---------- Stored data

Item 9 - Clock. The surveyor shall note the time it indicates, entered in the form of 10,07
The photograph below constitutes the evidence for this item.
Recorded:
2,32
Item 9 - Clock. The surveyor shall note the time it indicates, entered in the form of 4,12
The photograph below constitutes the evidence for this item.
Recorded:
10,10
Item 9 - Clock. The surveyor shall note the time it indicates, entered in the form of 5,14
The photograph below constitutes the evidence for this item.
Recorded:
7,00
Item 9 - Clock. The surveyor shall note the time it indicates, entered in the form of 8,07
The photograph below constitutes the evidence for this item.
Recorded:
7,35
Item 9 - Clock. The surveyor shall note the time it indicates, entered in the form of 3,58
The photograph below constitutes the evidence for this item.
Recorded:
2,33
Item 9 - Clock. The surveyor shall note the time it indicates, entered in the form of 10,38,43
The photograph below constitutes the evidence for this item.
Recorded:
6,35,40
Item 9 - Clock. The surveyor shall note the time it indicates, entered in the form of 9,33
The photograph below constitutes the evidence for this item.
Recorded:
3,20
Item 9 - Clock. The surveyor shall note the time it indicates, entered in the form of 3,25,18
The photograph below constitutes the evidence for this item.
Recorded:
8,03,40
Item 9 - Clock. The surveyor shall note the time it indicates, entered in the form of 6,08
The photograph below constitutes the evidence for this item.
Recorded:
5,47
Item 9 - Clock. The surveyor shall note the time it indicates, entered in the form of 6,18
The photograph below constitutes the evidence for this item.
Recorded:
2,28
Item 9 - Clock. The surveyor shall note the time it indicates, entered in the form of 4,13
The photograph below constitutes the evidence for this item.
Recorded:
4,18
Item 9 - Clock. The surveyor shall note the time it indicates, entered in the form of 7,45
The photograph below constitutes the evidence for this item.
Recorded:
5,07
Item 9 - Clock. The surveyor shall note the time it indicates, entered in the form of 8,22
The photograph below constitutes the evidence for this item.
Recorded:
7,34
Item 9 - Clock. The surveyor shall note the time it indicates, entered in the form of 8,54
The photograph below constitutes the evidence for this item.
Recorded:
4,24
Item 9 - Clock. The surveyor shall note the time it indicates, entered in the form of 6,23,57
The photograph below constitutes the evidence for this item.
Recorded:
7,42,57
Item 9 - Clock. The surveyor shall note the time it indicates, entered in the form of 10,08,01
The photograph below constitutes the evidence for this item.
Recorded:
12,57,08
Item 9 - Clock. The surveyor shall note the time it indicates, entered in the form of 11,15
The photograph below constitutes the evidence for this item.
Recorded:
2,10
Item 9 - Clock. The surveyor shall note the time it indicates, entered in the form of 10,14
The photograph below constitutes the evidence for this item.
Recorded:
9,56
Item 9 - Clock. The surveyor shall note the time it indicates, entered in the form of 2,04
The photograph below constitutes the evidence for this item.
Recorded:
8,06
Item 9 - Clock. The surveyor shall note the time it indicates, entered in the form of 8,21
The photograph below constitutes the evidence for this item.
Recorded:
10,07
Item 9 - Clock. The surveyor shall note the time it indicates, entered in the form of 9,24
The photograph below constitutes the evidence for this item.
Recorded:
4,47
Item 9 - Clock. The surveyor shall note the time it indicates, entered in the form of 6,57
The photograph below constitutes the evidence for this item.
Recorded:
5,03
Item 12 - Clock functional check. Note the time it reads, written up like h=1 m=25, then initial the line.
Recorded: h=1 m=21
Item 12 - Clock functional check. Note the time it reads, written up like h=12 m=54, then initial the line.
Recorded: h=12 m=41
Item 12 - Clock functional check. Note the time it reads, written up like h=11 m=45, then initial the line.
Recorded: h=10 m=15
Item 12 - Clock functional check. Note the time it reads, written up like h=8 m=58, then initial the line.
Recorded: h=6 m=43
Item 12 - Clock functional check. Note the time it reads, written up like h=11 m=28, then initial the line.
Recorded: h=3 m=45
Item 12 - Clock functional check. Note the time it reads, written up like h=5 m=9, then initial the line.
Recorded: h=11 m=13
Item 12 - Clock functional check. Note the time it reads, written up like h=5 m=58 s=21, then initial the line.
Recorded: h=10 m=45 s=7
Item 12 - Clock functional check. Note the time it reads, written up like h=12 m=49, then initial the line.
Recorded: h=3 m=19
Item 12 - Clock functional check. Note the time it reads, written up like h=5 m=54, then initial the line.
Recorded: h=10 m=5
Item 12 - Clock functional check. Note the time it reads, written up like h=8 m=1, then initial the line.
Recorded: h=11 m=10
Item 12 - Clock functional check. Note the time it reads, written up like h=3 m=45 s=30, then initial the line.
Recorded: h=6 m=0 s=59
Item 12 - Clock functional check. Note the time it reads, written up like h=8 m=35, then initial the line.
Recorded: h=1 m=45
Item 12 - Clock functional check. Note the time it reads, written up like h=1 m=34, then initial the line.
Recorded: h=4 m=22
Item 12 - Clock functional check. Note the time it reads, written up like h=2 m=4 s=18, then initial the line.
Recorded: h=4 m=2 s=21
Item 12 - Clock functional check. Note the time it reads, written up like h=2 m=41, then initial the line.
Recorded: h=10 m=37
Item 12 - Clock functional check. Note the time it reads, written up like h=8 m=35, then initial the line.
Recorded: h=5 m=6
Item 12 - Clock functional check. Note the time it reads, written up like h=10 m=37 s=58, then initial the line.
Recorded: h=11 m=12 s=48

--------------------

- _Direction_: Arrange every row above as a two-column CSV with the headers instruction and time. Give one line per row, with its text in the first quoted field and its answer in the second, and replace any line breaks inside a field with spaces.

- _Correct response_:
instruction,time
"Item 9 - Clock. The surveyor shall note the time it indicates, entered in the form of 10,07 The photograph below constitutes the evidence for this item. Recorded:","2,32"
"Item 9 - Clock. The surveyor shall note the time it indicates, entered in the form of 4,12 The photograph below constitutes the evidence for this item. Recorded:","10,10"
"Item 9 - Clock. The surveyor shall note the time it indicates, entered in the form of 5,14 The photograph below constitutes the evidence for this item. Recorded:","7,00"
"Item 9 - Clock. The surveyor shall note the time it indicates, entered in the form of 8,07 The photograph below constitutes the evidence for this item. Recorded:","7,35"
"Item 9 - Clock. The surveyor shall note the time it indicates, entered in the form of 3,58 The photograph below constitutes the evidence for this item. Recorded:","2,33"
"Item 9 - Clock. The surveyor shall note the time it indicates, entered in the form of 10,38,43 The photograph below constitutes the evidence for this item. Recorded:","6,35,40"
"Item 9 - Clock. The surveyor shall note the time it indicates, entered in the form of 9,33 The photograph below constitutes the evidence for this item. Recorded:","3,20"
"Item 9 - Clock. The surveyor shall note the time it indicates, entered in the form of 3,25,18 The photograph below constitutes the evidence for this item. Recorded:","8,03,40"
"Item 9 - Clock. The surveyor shall note the time it indicates, entered in the form of 6,08 The photograph below constitutes the evidence for this item. Recorded:","5,47"
"Item 9 - Clock. The surveyor shall note the time it indicates, entered in the form of 6,18 The photograph below constitutes the evidence for this item. Recorded:","2,28"
"Item 9 - Clock. The surveyor shall note the time it indicates, entered in the form of 4,13 The photograph below constitutes the evidence for this item. Recorded:","4,18"
"Item 9 - Clock. The surveyor shall note the time it indicates, entered in the form of 7,45 The photograph below constitutes the evidence for this item. Recorded:","5,07"
"Item 9 - Clock. The surveyor shall note the time it indicates, entered in the form of 8,22 The photograph below constitutes the evidence for this item. Recorded:","7,34"
"Item 9 - Clock. The surveyor shall note the time it indicates, entered in the form of 8,54 The photograph below constitutes the evidence for this item. Recorded:","4,24"
"Item 9 - Clock. The surveyor shall note the time it indicates, entered in the form of 6,23,57 The photograph below constitutes the evidence for this item. Recorded:","7,42,57"
"Item 9 - Clock. The surveyor shall note the time it indicates, entered in the form of 10,08,01 The photograph below constitutes the evidence for this item. Recorded:","12,57,08"
"Item 9 - Clock. The surveyor shall note the time it indicates, entered in the form of 11,15 The photograph below constitutes the evidence for this item. Recorded:","2,10"
"Item 9 - Clock. The surveyor shall note the time it indicates, entered in the form of 10,14 The photograph below constitutes the evidence for this item. Recorded:","9,56"
"Item 9 - Clock. The surveyor shall note the time it indicates, entered in the form of 2,04 The photograph below constitutes the evidence for this item. Recorded:","8,06"
"Item 9 - Clock. The surveyor shall note the time it indicates, entered in the form of 8,21 The photograph below constitutes the evidence for this item. Recorded:","10,07"
"Item 9 - Clock. The surveyor shall note the time it indicates, entered in the form of 9,24 The photograph below constitutes the evidence for this item. Recorded:","4,47"
"Item 9 - Clock. The surveyor shall note the time it indicates, entered in the form of 6,57 The photograph below constitutes the evidence for this item. Recorded:","5,03"
"Item 12 - Clock functional check. Note the time it reads, written up like h=1 m=25, then initial the line. Recorded:","h=1 m=21"
"Item 12 - Clock functional check. Note the time it reads, written up like h=12 m=54, then initial the line. Recorded:","h=12 m=41"
"Item 12 - Clock functional check. Note the time it reads, written up like h=11 m=45, then initial the line. Recorded:","h=10 m=15"
"Item 12 - Clock functional check. Note the time it reads, written up like h=8 m=58, then initial the line. Recorded:","h=6 m=43"
"Item 12 - Clock functional check. Note the time it reads, written up like h=11 m=28, then initial the line. Recorded:","h=3 m=45"
"Item 12 - Clock functional check. Note the time it reads, written up like h=5 m=9, then initial the line. Recorded:","h=11 m=13"
"Item 12 - Clock functional check. Note the time it reads, written up like h=5 m=58 s=21, then initial the line. Recorded:","h=10 m=45 s=7"
"Item 12 - Clock functional check. Note the time it reads, written up like h=12 m=49, then initial the line. Recorded:","h=3 m=19"
"Item 12 - Clock functional check. Note the time it reads, written up like h=5 m=54, then initial the line. Recorded:","h=10 m=5"
"Item 12 - Clock functional check. Note the time it reads, written up like h=8 m=1, then initial the line. Recorded:","h=11 m=10"
"Item 12 - Clock functional check. Note the time it reads, written up like h=3 m=45 s=30, then initial the line. Recorded:","h=6 m=0 s=59"
"Item 12 - Clock functional check. Note the time it reads, written up like h=8 m=35, then initial the line. Recorded:","h=1 m=45"
"Item 12 - Clock functional check. Note the time it reads, written up like h=1 m=34, then initial the line. Recorded:","h=4 m=22"
"Item 12 - Clock functional check. Note the time it reads, written up like h=2 m=4 s=18, then initial the line. Recorded:","h=4 m=2 s=21"
"Item 12 - Clock functional check. Note the time it reads, written up like h=2 m=41, then initial the line. Recorded:","h=10 m=37"
"Item 12 - Clock functional check. Note the time it reads, written up like h=8 m=35, then initial the line. Recorded:","h=5 m=6"
"Item 12 - Clock functional check. Note the time it reads, written up like h=10 m=37 s=58, then initial the line. Recorded:","h=11 m=12 s=48"